* Activity
When copying the records below, keep every word as it is and drop the images.

* Recorded data
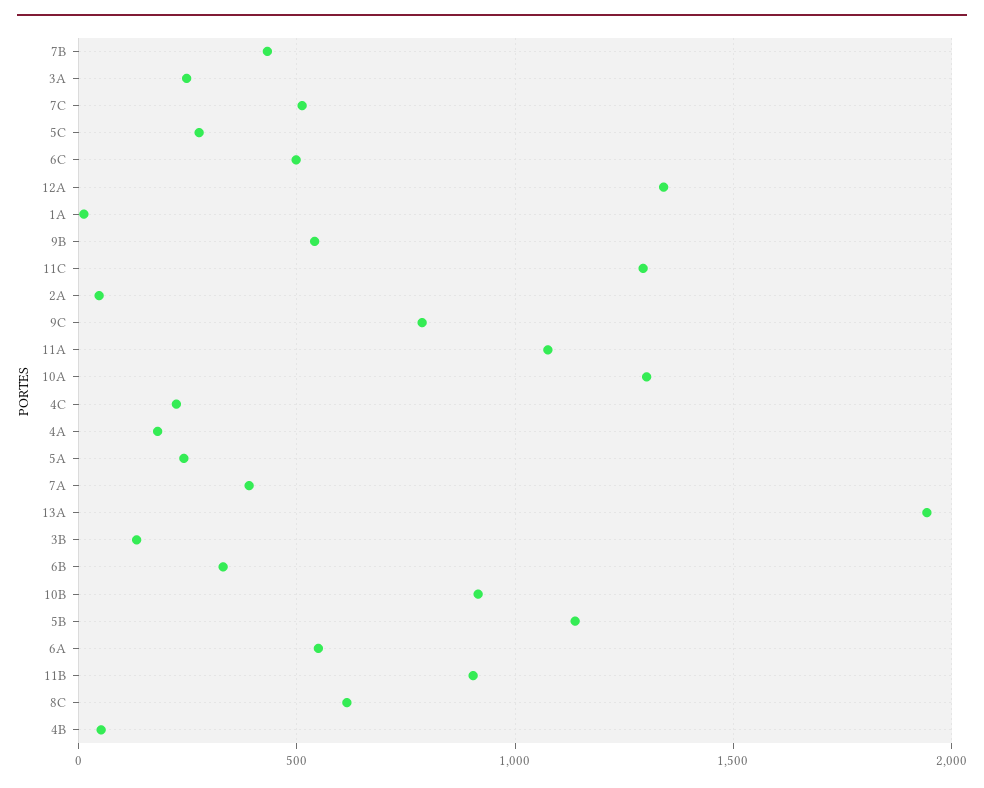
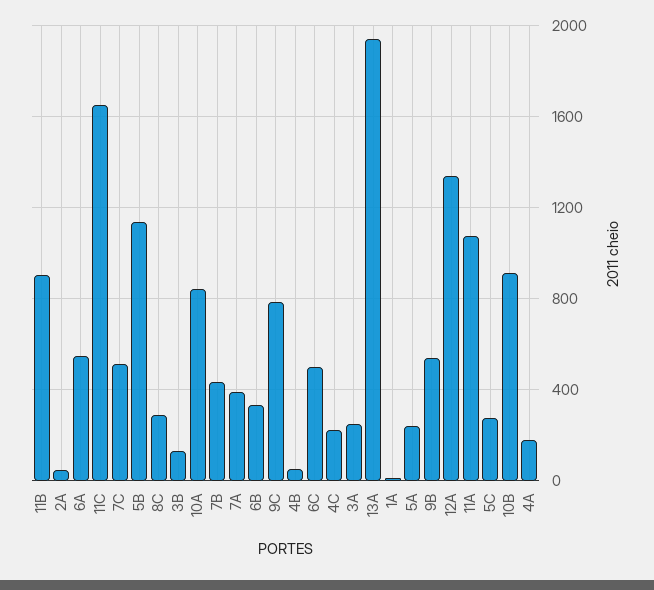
  {
    "7B": 450,
    "3A": 250,
    "7C": 500,
    "5C": 300,
    "6C": 500,
    "12A": 1350,
    "1A": 0,
    "9B": 550,
-   "11C": 1300,
+   "11C": 1650,
    "2A": 50,
    "9C": 800,
    "11A": 1050,
-   "10A": 1300,
+   "10A": 850,
    "4C": 200,
    "4A": 200,
    "5A": 250,
    "7A": 400,
    "13A": 1950,
    "3B": 150,
    "6B": 350,
    "10B": 900,
    "5B": 1150,
    "6A": 550,
    "11B": 900,
-   "8C": 600,
+   "8C": 300,
    "4B": 50
  }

* Result
  {
    "7B": 450,
    "3A": 250,
    "7C": 500,
    "5C": 300,
    "6C": 500,
    "12A": 1350,
    "1A": 0,
    "9B": 550,
-   "11C": 1300,
+   "11C": 1650,
    "2A": 50,
    "9C": 800,
    "11A": 1050,
-   "10A": 1300,
+   "10A": 850,
    "4C": 200,
    "4A": 200,
    "5A": 250,
    "7A": 400,
    "13A": 1950,
    "3B": 150,
    "6B": 350,
    "10B": 900,
    "5B": 1150,
    "6A": 550,
    "11B": 900,
-   "8C": 600,
+   "8C": 300,
    "4B": 50
  }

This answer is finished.